Brown, 538 Pa. at 436-37, 648 A.2d at 1190 (quoting Thompson, 507 Pa. at 599-600, 493 A.2d at 673) (emphasis added).
It is evident from the Superior Court’s opinion that the Superior Court’s decision was not based on a determination that the trial court exceeded its limits of judicial discretion or invaded the province of the jury. In fact, in view of the trial court’s statement that it was “surprised and taken aback” by the jury’s guilty verdicts on the sexual assault and indecent assault charges, but it could not say the verdicts were so contrary to the evidence as to shock the court’s conscience, Trial Court Opinion at 6, the trial court took great pains to avoid substituting its judgment for *1057that of the jury.7 The Superior Court simply disagreed with the jury’s verdict and improperly substituted its own conclusions therefor.

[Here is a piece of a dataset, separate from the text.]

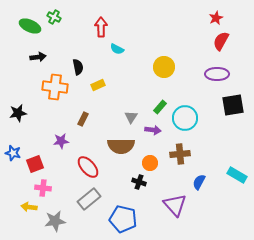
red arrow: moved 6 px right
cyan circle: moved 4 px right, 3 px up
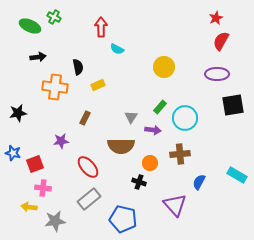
brown rectangle: moved 2 px right, 1 px up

Where a reviewing court applies the incorrect legal standard, our court generally will remand the matter with appropriate directions. See Widmer, 560 Pa. at 321, 744 A.2d at 753.8 Accordingly, we reverse the decision of the Superior Court and remand this matter to the Superior Court for reconsideration of Appellees’ weight of the evidence claims under the appropriate abuse of discretion standard.
Reversed and remanded.
Justice ORIE MELVIN did not participate in the consideration or decision of this case.

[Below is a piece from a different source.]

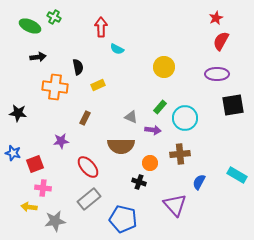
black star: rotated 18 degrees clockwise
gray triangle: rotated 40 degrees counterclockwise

Chief Justice CASTILLE and Justices SAYLOR, EAKIN, BAER and McCAFFERY join the opinion.
. There was a dispute at trial as to whether Appellees actually entered H.S.’s room when they returned from smoking, or merely stood in the doorway to her room.
. 18 Pa.C.S.A. § 3124.1.
. 18 Pa.C.S.A. § 3126.
.18 Pa.C.S.A. § 2903(a).
. Clay and Lewis filed a joint brief. In a separate brief, Claybrook essentially echoes the arguments of Clay and Lewis.
. This is a verbatim quote from Appellees' brief which, as discussed infra, is inaccurate in several respects.
. Some of the Superior Court’s confusion may have resulted from the trial judge's suggestion that, although the jury's verdicts did not shock its conscience, "the jury's verdicts might shock the conscience of the Superior Court, in which case the Superior Court may vacate the judgment of sentence and remand the case for a new trial.” Trial Court Opinion at 6-7. As discussed above, however, consideration of whether a verdict shock's the court’s conscience is relevant only to a trial court’s consideration of a weight of the evidence claim; it is not the standard to be applied by an appellate court on appeal.
. In light of our holding and dispositions, we need not address the Commonwealth’s second and third issues on appeal.